Like millions of other Americans, my personal data was compromised with the recent Equifax data breach. The event was both eye-opening and maddening. I've always known that credit reporting bureaus like Equifax keep financial record data about me, but what I never realized was how little responsibility Equifax has to me for wrongfully disclosing my personal information. I will be dealing with this breach the rest of my life.
Equifax is just the latest company to disclose consumer's personal information. Yahoo, Anthem, Home Depot, and Target have all had data breaches within the last few years. These have resulted in class-action lawsuits delivering a few dollars back to consumers, but this rarely offsets the hassle and long-term problems these victims will face.
Ag data has not yet experienced an Equifax data-breach moment, but inevitably, that day will come. American ag tech companies are still trying to sort out the value of captured ag data. When value is realized, the hackers will find the value as well.
What should we do in the meantime to prepare? I have a few suggestions.
No ag tech provider should be collecting farmer's data without their consent. This seems obvious, but I am certain there still companies collecting information from farms without obtaining farmer consent first. One of my frustrations with Equifax is that I never really consented to Equifax's collection of my personal information.
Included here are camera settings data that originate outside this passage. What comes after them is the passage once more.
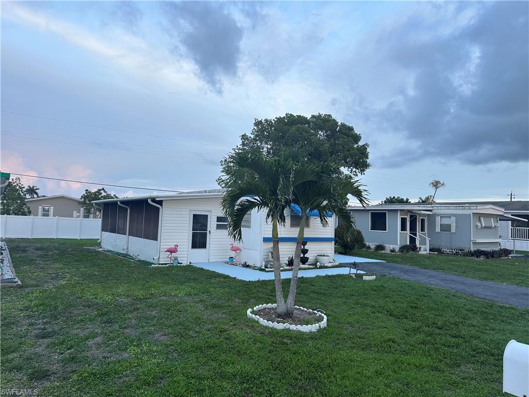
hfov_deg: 71.6
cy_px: 198
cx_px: 264
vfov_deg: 56.8
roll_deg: -2.6
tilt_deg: +4.7
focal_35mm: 24
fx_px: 367
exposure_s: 1/121
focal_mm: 6.86
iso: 64
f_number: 1.78
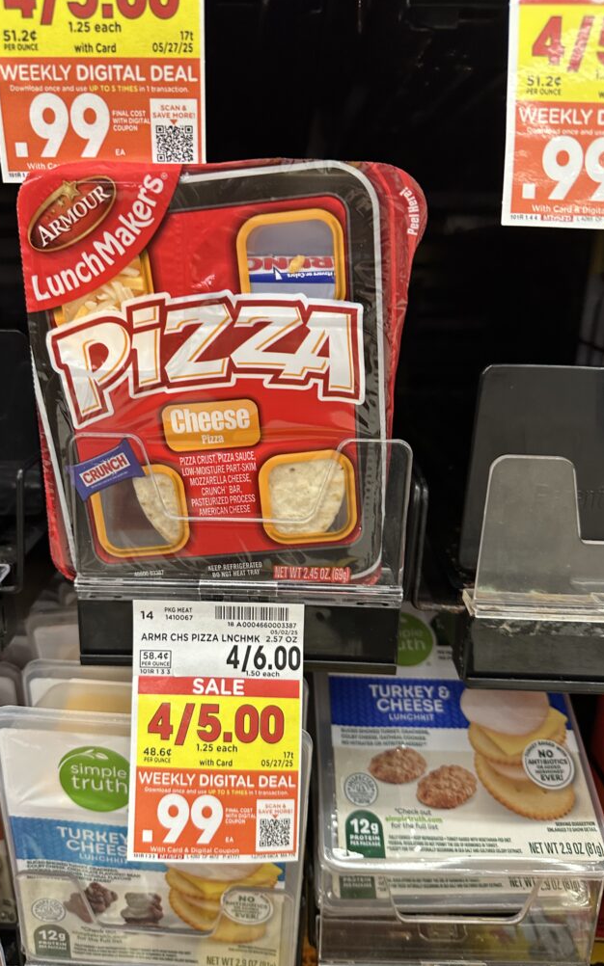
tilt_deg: -17.5
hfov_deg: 47.5
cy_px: 490
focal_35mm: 26
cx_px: 262
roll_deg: +0.1
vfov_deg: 70.4
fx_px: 685
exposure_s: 1/121
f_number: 1.78
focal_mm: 6.86
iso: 200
Likewise, ag data that is collected by one ag data platform should not be transferred out without the farmers' consent. Data integrations are a powerful and useful tool, but before those connections are established--allowing the free flow of data back and forth between two platforms--farmers should get the opportunity to consent. This should not just be a blanket consent when the farmer first signs up for one platform. Farmers should get to "opt in" to data sharing, not have to "opt out" from automatic sharing.
The federal government could help by streamlining the obligations for reporting breaches. Even if a tech provider wants to promise its users that it will notify them in the event of a data breach, our patchwork quilt of data breach laws makes this challenging. When each state has different data breach notice requirements, it is very difficult for terms and conditions or privacy policies to promise the manner for notification in a standard agreement. Deference to state law is great, but only when states can do it better.
For more information, check out Foley & Lardner's summary of State Data Breach Notification Laws.
The day will come when farmers' ag data, which could include agronomic, financial and other proprietary data, will be breached. Let's hope this is not an Equifax moment that wakes people up. In the meantime, ag data platforms should prepare for the inevitable by obtaining farmers consent for data sharing, putting in place proper security measures, and making sure they have a plan for notifying farmers if a breach occurs.